▸ **Extracted information**:
# # #

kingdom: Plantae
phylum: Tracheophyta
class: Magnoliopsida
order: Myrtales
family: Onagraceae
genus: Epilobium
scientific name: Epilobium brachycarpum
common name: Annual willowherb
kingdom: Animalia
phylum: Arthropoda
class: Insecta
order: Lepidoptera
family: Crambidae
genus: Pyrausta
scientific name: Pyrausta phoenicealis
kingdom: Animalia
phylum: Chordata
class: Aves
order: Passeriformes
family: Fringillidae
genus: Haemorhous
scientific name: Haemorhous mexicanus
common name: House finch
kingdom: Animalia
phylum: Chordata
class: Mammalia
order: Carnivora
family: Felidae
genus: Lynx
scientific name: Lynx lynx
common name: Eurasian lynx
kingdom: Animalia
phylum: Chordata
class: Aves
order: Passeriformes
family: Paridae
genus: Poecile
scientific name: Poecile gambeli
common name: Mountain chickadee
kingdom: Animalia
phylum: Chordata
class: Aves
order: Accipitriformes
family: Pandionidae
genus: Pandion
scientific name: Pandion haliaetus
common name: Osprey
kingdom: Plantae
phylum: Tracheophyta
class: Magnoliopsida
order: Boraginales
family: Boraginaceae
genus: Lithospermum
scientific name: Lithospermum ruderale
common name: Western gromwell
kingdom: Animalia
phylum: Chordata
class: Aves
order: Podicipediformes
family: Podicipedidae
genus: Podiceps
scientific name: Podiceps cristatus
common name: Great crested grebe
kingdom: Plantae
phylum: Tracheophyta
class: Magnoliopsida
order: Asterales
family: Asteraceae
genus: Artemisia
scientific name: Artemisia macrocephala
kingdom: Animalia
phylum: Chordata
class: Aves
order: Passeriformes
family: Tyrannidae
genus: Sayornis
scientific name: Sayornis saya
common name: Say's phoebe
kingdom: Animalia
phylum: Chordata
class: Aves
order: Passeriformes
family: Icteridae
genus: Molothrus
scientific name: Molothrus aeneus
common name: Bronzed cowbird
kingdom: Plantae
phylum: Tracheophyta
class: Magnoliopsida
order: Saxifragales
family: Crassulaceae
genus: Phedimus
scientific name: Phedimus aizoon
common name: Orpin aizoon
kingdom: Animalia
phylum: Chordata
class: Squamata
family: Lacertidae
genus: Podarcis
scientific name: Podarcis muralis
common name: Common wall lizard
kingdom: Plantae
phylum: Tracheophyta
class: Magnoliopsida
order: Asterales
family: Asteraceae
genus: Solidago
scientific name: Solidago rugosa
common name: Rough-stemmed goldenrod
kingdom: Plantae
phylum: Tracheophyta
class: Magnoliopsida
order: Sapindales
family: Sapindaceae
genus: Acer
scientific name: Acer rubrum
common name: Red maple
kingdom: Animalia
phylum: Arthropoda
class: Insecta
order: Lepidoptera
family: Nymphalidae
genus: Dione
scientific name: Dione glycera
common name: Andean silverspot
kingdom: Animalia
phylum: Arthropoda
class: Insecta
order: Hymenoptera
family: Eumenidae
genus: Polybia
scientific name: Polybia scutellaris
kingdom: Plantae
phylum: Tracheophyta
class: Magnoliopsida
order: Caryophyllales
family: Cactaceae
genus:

# # #

▸ **Job**:
Reproduce every line of the records above verbatim, keeping their original order.

▸ **Reply**:
kingdom: Plantae
phylum: Tracheophyta
class: Magnoliopsida
order: Myrtales
family: Onagraceae
genus: Epilobium
scientific name: Epilobium brachycarpum
common name: Annual willowherb
kingdom: Animalia
phylum: Arthropoda
class: Insecta
order: Lepidoptera
family: Crambidae
genus: Pyrausta
scientific name: Pyrausta phoenicealis
kingdom: Animalia
phylum: Chordata
class: Aves
order: Passeriformes
family: Fringillidae
genus: Haemorhous
scientific name: Haemorhous mexicanus
common name: House finch
kingdom: Animalia
phylum: Chordata
class: Mammalia
order: Carnivora
family: Felidae
genus: Lynx
scientific name: Lynx lynx
common name: Eurasian lynx
kingdom: Animalia
phylum: Chordata
class: Aves
order: Passeriformes
family: Paridae
genus: Poecile
scientific name: Poecile gambeli
common name: Mountain chickadee
kingdom: Animalia
phylum: Chordata
class: Aves
order: Accipitriformes
family: Pandionidae
genus: Pandion
scientific name: Pandion haliaetus
common name: Osprey
kingdom: Plantae
phylum: Tracheophyta
class: Magnoliopsida
order: Boraginales
family: Boraginaceae
genus: Lithospermum
scientific name: Lithospermum ruderale
common name: Western gromwell
kingdom: Animalia
phylum: Chordata
class: Aves
order: Podicipediformes
family: Podicipedidae
genus: Podiceps
scientific name: Podiceps cristatus
common name: Great crested grebe
kingdom: Plantae
phylum: Tracheophyta
class: Magnoliopsida
order: Asterales
family: Asteraceae
genus: Artemisia
scientific name: Artemisia macrocephala
kingdom: Animalia
phylum: Chordata
class: Aves
order: Passeriformes
family: Tyrannidae
genus: Sayornis
scientific name: Sayornis saya
common name: Say's phoebe
kingdom: Animalia
phylum: Chordata
class: Aves
order: Passeriformes
family: Icteridae
genus: Molothrus
scientific name: Molothrus aeneus
common name: Bronzed cowbird
kingdom: Plantae
phylum: Tracheophyta
class: Magnoliopsida
order: Saxifragales
family: Crassulaceae
genus: Phedimus
scientific name: Phedimus aizoon
common name: Orpin aizoon
kingdom: Animalia
phylum: Chordata
class: Squamata
family: Lacertidae
genus: Podarcis
scientific name: Podarcis muralis
common name: Common wall lizard
kingdom: Plantae
phylum: Tracheophyta
class: Magnoliopsida
order: Asterales
family: Asteraceae
genus: Solidago
scientific name: Solidago rugosa
common name: Rough-stemmed goldenrod
kingdom: Plantae
phylum: Tracheophyta
class: Magnoliopsida
order: Sapindales
family: Sapindaceae
genus: Acer
scientific name: Acer rubrum
common name: Red maple
kingdom: Animalia
phylum: Arthropoda
class: Insecta
order: Lepidoptera
family: Nymphalidae
genus: Dione
scientific name: Dione glycera
common name: Andean silverspot
kingdom: Animalia
phylum: Arthropoda
class: Insecta
order: Hymenoptera
family: Eumenidae
genus: Polybia
scientific name: Polybia scutellaris
kingdom: Plantae
phylum: Tracheophyta
class: Magnoliopsida
order: Caryophyllales
family: Cactaceae
genus:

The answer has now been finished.